Tarefas a realizar>
**A)** De acordo com o texto sobre Pilar del Río, em que local aconteceu o debate de que ela participou em São Paulo?
**B)** Reescreva sem nenhuma alteração a parte do texto sobre Pilar del Río que vai de "PUBLICADO NO REDE" a "estará com ela.".

Trecho>

○ ○ ○

PUBLICADO NO REDE BRASIL ATUAL
POR VITOR NUZZI
Em palestras e entrevistas, José Saramago insistiu, variando as palavras, que a literatura não muda o mundo, embora a leitura de um livro possa influenciar uma pessoa. A escritora espanhola Pilar del Río, companheira de Saramago por mais de duas décadas, até a morte do autor português, em 2010, lembrou desse ponto durante debate realizado ontem (11) à noite na Biblioteca Municipal Mário de Andrade, no centro de São Paulo. Pilar falou também de democracia, direitos humanos e da visita que fará na tarde desta quinta-feira (12) ao ex-presidente Luiz Inácio Lula da Silva, em Curitiba. A ex-presidenta Dilma Rousseff estará com ela.
Pilar está desde a semana passada no Brasil, participando de uma série de eventos literários e falando do livro Último caderno de Lanzarote – O Diário do ano do Nobel (Companhia das Letras), lançado em 2018, depois de 20 anos “esquecido” em um computador. Foi um “desaparecimento entre as urgências” do escritor, explicou a presidenta da Fundação José Saramago. Lanzarote, na Espanha, é a ilha que o casal escolheu para morar, no início dos anos 1990. E o livro traz os registros cotidianos do autor no ano em que ele se tornou o primeiro escritor de língua portuguesa a receber o prêmio da Academia.
Foi em 8 de outubro de 1998. O registro de Saramago, em seu diário, é singelo. Ele encontrava-se em Frankfurt, depois de participar da Feira do Livro, já prestes a embarcar para Madri, quando recebeu um telefonema avisando que ele deveria permanecer. “Aeroporto de Frankfurt. Prêmio Nobel. A hospedeira. Teresa Cruz. Entrevistas” – esta foi sua anotação para um dia especial.

○ ○ ○

Dados fornecidos>

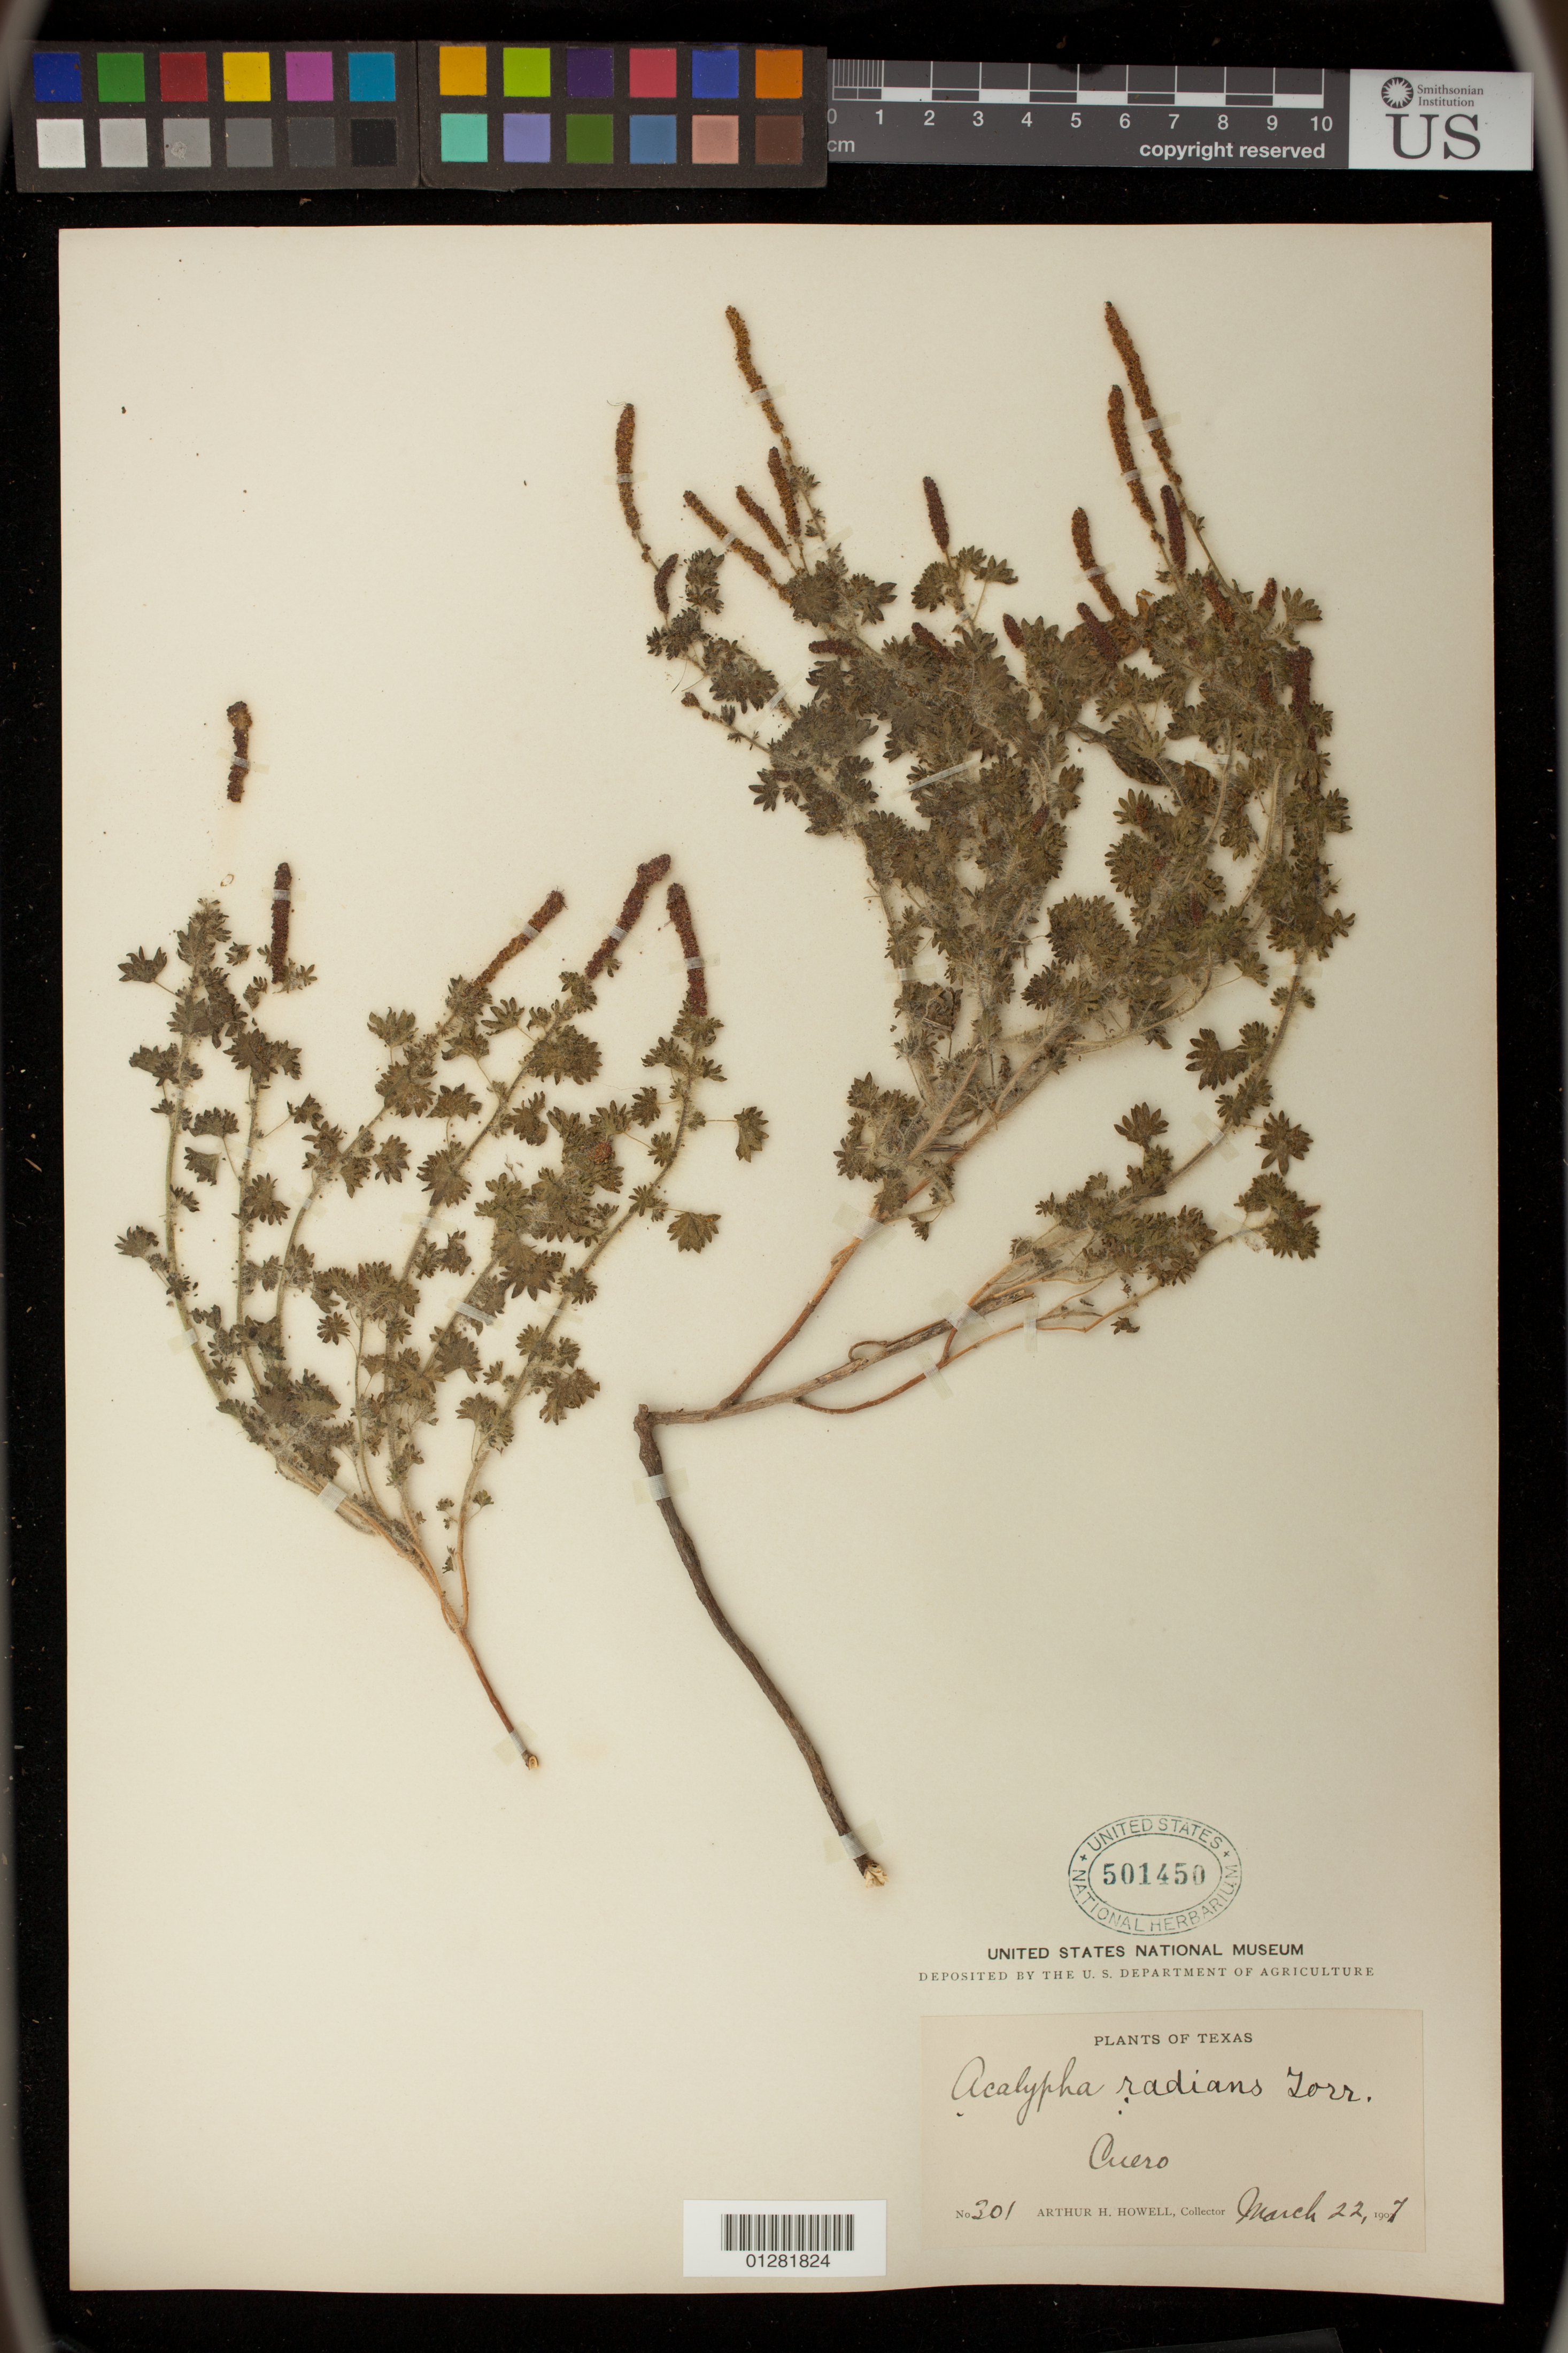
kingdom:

○ ○ ○

Respostas às tarefas>
**A)** Na Biblioteca Municipal Mário de Andrade, no centro de São Paulo.

**B)**
PUBLICADO NO REDE BRASIL ATUAL
POR VITOR NUZZI
Em palestras e entrevistas, José Saramago insistiu, variando as palavras, que a literatura não muda o mundo, embora a leitura de um livro possa influenciar uma pessoa. A escritora espanhola Pilar del Río, companheira de Saramago por mais de duas décadas, até a morte do autor português, em 2010, lembrou desse ponto durante debate realizado ontem (11) à noite na Biblioteca Municipal Mário de Andrade, no centro de São Paulo. Pilar falou também de democracia, direitos humanos e da visita que fará na tarde desta quinta-feira (12) ao ex-presidente Luiz Inácio Lula da Silva, em Curitiba. A ex-presidenta Dilma Rousseff estará com ela.